Oberhausen NRW bei den Kurzfilmtagen

Oberhausen · Oberhausener Festival beginnt am 2. Mai – mit eigenem Landes-Wettbewerb.

Manche Geschichten sind beunruhigend. Die vom Vergehen der Zeit zum Beispiel. Da lässt Julia Müller erst alle möglichen Gegenstände im gleichgültigen Rhythmus einer Uhr ticken, dann tauchen wie aus Nebel Erinnerungsbilder auf: ein Mädchen mit Milchkanne – irgendwann schwimmen Blüten auf der weißen Oberfläche. Oder der kunstvolle Trickfilm "Das Tier, das lügen kann" von David Jansen, in dem zahlreiche Figuren in einer surrealen Welt blutig zu Tode kommen und manchmal Kamele auftauchen am Rande eines Schachtes. Da muss man an Josef und seine Brüder denken am Rande des biblischen Brunnens und weiß nicht, warum.

Andere Kurzfilme erzählen realistisch wie knappe Dokumentationen aus der Welt: von einem Fußballverein für Blinde, von einer Gedächtnissportlerin, die in nur 30 Minuten seitenweise Abfolgen der Ziffern 0 und 1 memoriert, bis ihr Gesicht ganz rot wird von der unmenschlichen Anstrengung; oder von Jilou, die seit ihrer Kindheit Breakdancerin ist und bei Wettbewerben meist die einzige Frau.

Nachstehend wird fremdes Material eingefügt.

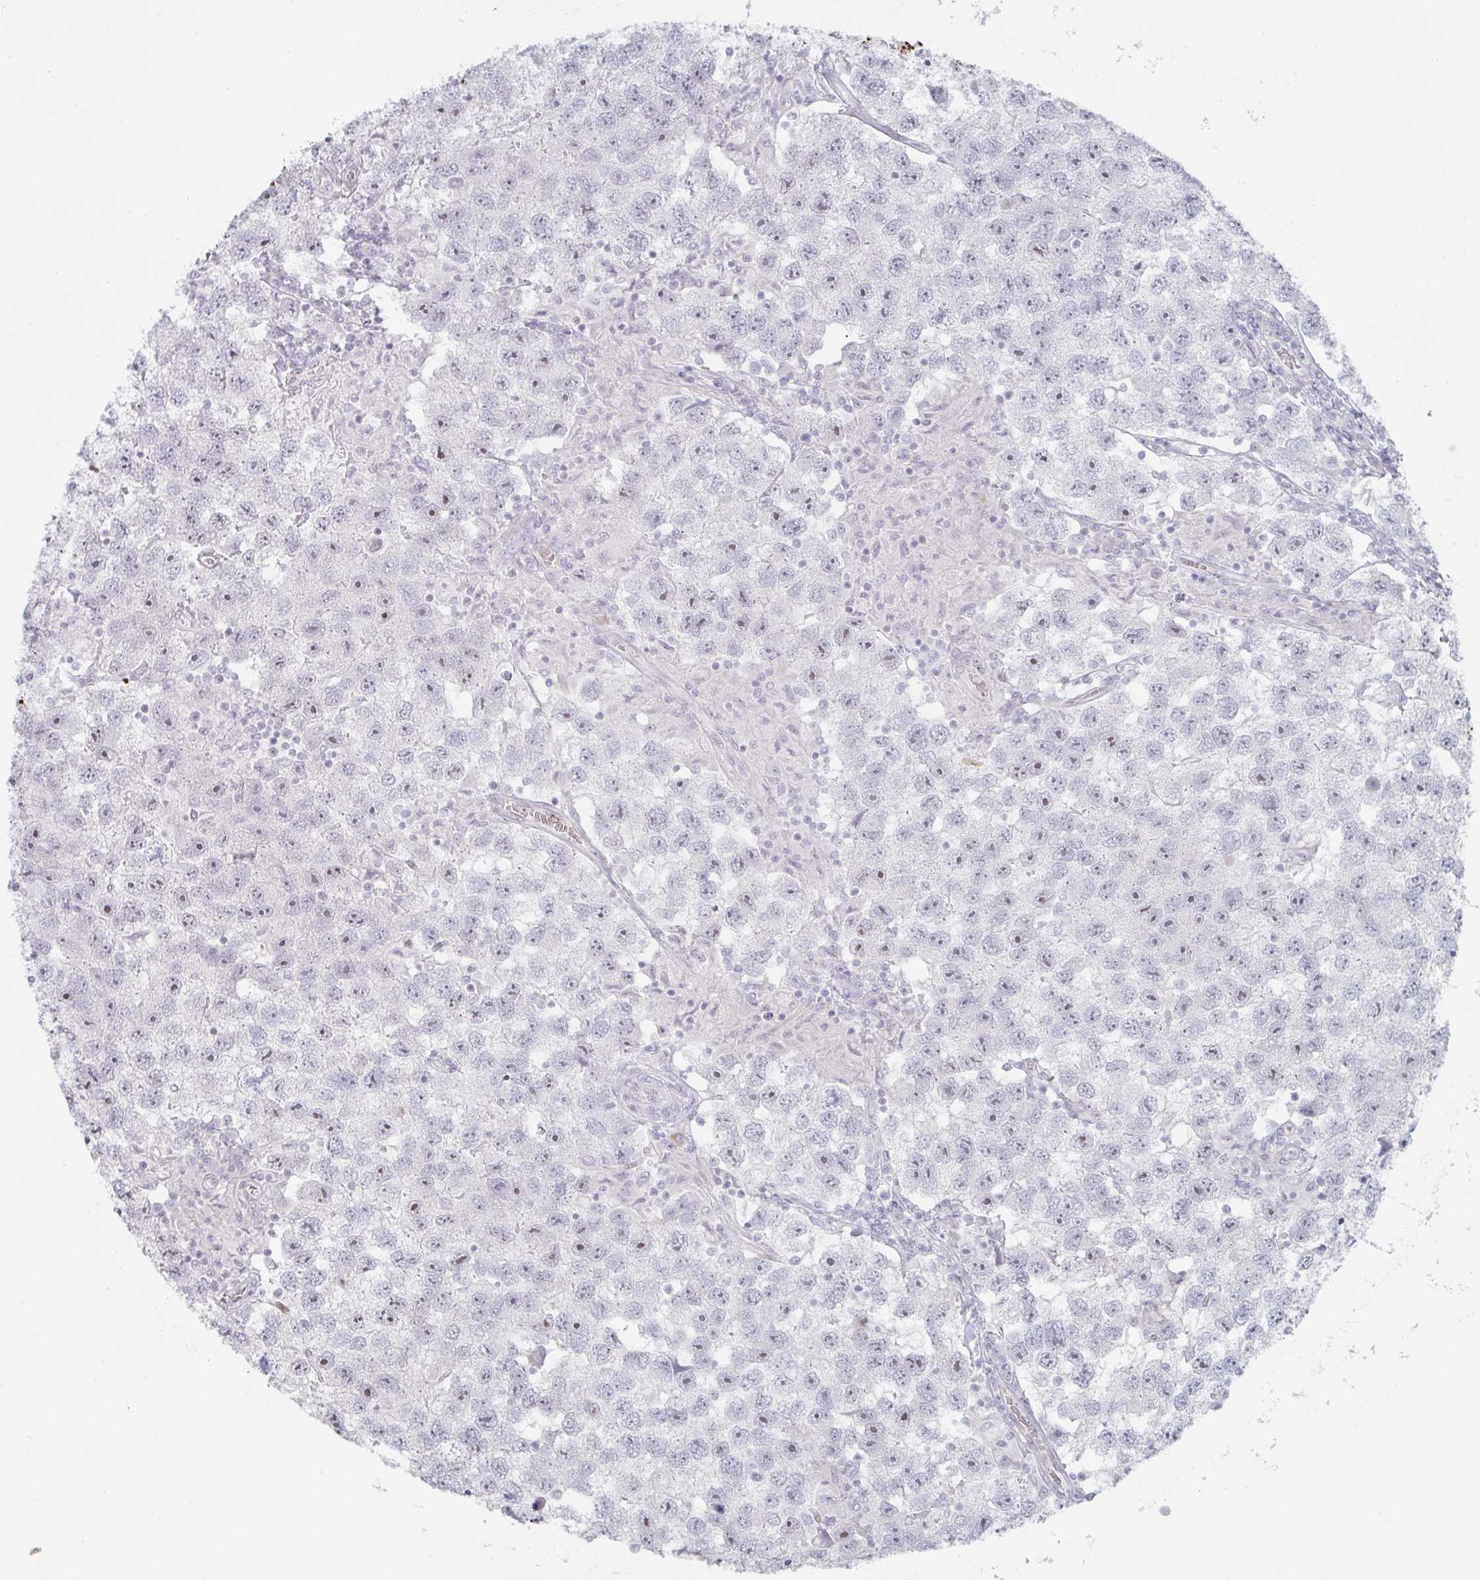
{"staining": {"intensity": "negative", "quantity": "none", "location": "none"}, "tissue": "testis cancer", "cell_type": "Tumor cells", "image_type": "cancer", "snomed": [{"axis": "morphology", "description": "Seminoma, NOS"}, {"axis": "topography", "description": "Testis"}], "caption": "A micrograph of seminoma (testis) stained for a protein exhibits no brown staining in tumor cells. (DAB IHC with hematoxylin counter stain).", "gene": "POU2AF2", "patient": {"sex": "male", "age": 26}}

All diese Filme sind im NRW-Wettbewerb bei den 59. Oberhausener Kurzfilmtagen zu erleben, die am 2. Mai beginnen. Das Festival für Kunstfilme mit knapper Länge umfasst knapp 100 Programmreihen, in denen 450 Produktionen aus 60 Ländern zu sehen sind. Von den 1428 Beiträgen, die zum Deutschen Wettbewerb der Kurzfilmtage eingereicht wurden, kamen 257 aus Nordrhein-Westfalen. Davon hat eine Jury 13 Videoproduktionen für den NRW-Wettbewerb ausgewählt. Die Kunsthochschule für Medien Köln ist mit sieben Arbeiten vertreten, die Fachhochschule Dortmund stellt zwei Filme. Vier weitere Arbeiten sind frei produziert.

Gerade die irritierenden darunter, die sich einfachen Handlungsmustern verweigern und in Bildern erzählen wie der Traum, lehren den Betrachter neu zu sehen. Er muss genau beobachten, Stimmungen wittern, Zeichen deuten. Manchmal wirkt ein Film auch oberflächlich realistisch, wie die Doku "Krokodile ohne Sattel" von Britta Wandaogo. Sie porträtiert ihre Tochter, die in Deutschland aufwächst und bei der Familie ihres Vaters in Burkina Faso. Der Zuschauer erlebt, wie Kaddis erst ein kleines Mädchen ist, das nicht sagen kann, ob es afrikanisch ist oder deutsch, und dann ein Teenager, der Stress mit dem Vater hat und weint, weil er eine beste Freundin vermisst. Der Film ist aus der Ich-Perspektive erzählt und doch von der Mutter beobachtet. Ein seltsames Spiel zwischen innen und außen, Nähe und Distanz, das den Zuschauer verunsichert – und aus einer kurzen Doku ein Stückchen Kunst macht.